I'll remark that since there are a lot of different kinds of status to be had, with a lot of different sub-groups, each of which is potentially understood somewhat differently by each of its members, there's much room for individuated expertise - probably as many types of expertise as there are individuals. The cricket aficionado among baseball fans may not want to pass as one of them - she may prefer the sense she has of her own tastes as sublimely subtle in comparison, even if she's the only one there who appreciates her tastes. While the first stage of taste-formation might involve trying to pass as an expert, after that people tend to be honest about their tastes, because such honesty harmonizes with the status they seek to demonstrate, which telescopes into and becomes not only extensionally but intensionally a taste for that there thing. Taste doesn't confer status; taste is status.
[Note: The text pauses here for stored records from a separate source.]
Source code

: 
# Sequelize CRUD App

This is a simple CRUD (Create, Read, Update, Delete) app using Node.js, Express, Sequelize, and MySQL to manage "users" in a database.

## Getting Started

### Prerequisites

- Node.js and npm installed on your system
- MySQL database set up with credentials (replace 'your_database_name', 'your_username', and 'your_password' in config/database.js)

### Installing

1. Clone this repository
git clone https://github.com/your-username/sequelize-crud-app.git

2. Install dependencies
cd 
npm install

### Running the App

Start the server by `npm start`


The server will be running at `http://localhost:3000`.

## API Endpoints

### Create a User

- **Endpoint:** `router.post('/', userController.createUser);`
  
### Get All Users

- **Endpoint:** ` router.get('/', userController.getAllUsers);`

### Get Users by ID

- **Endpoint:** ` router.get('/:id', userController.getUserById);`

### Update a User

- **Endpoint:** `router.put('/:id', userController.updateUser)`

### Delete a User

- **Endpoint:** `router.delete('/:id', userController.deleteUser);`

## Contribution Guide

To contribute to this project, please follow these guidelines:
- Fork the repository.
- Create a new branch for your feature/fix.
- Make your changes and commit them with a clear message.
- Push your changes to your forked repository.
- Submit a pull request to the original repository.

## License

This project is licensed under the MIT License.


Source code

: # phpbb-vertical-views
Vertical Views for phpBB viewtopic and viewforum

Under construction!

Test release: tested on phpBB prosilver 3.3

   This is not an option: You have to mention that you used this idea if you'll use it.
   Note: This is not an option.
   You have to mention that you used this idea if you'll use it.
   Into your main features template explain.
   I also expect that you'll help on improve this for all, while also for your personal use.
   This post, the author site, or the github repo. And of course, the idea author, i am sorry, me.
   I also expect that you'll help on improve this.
If there's passionate demonstration involved (and there is) the target-audience of one's demonstration of taste and therefore the group within which or to which one wants to demonstrate one's status may vary widely: vicarious experience is a complex business. But the taste itself is not a proxy for status. It is the status itself. My taste allows me to be thought of as - well - as having that taste.

And the point is that status isn't well-ordered - or it's only well-ordered along one very narrow dimension, while tastes go out in all directions. In Proust the artistocrats have contempt for the Verdurins, but they have contempt for the aristocrats (until the high irony of the last scene, of course). People want to achieve status, yes, but status in those things they have a taste for.

And yet. I'm interested in the way we (I) can will certain tastes. I'm collecting examples from my own biography, and I can give a short and random but exemplary list of things I love - really love, now, maybe love most - just because I decided I would: the Psalms, Virgil, Horace, Lady Murasaki, Dante, Paradise Regained, Pope, Dryden, Jonson, Claude Lorraine, Richardson, some Wordsworth, Clare, Hawthorne, Melville's Pierre, Flaubert, Tannhäuser, Naturalism (Zola, Norris, Dreiser), Isaac Babel, Kafka, Flannery O'Connor, Marianne Moore, Auden, Larkin, Bishop, bebop, Rothko, Amos Tutuola, late Godard, early Eno, Cole Swenson, Yo La Tengo. Trying to love something doesn't always work: I tried and failed to love Clarel (sorry!), Pound's Cantos (oh, well), and Robert Lowell.

I'm interested in how you can determine to develop a taste for something. I think it's imitative: you try (I try) to imagine the works differently from the way you've been imagining them. You try (I try) to imagine what it would be like to feel the passion for them that some people do (no, this isn't mediated desire). And I think what I offer myself in doing that is a new taste, the experience of liking something for different reasons from the reasons I know for what I already know I like. I experience myself as different, and so experience differently, try out a different way of experiencing. I can understand this as status-seeking: what would it be like to possess this capital? But the answer that matters is: then I would love this art, and that would be a different experience from any aesthetic experience I've had before, and perhaps one worth having.

There's a pleasure in the experience of conversion. Wittgenstein writes (of psychoanalysis) that when we are disinclined to accept something, we are also inclined to accept it. Why? Not because disinclination is repression of desire, but because desire comes from the overcoming of disinclination. The pleasure is one of discovery and novely, if not in the object (how boring Clarissa is!) then in the self (how riveting it is!). We don't see differently, but we alter our relation to seeing. That's a second order experience worth having.

Second-order? Even on the receptive side, art is the experience of imitation, and imitation (cf. Roger Caillois, who argues that seeing itself is a mode of imitation, an assimilation of the sole to the visual field it projects itself into) - imitation is the most basic experience of experience that there is, and the most aesthetically intense. Acquired taste is as basic and as intense as it gets.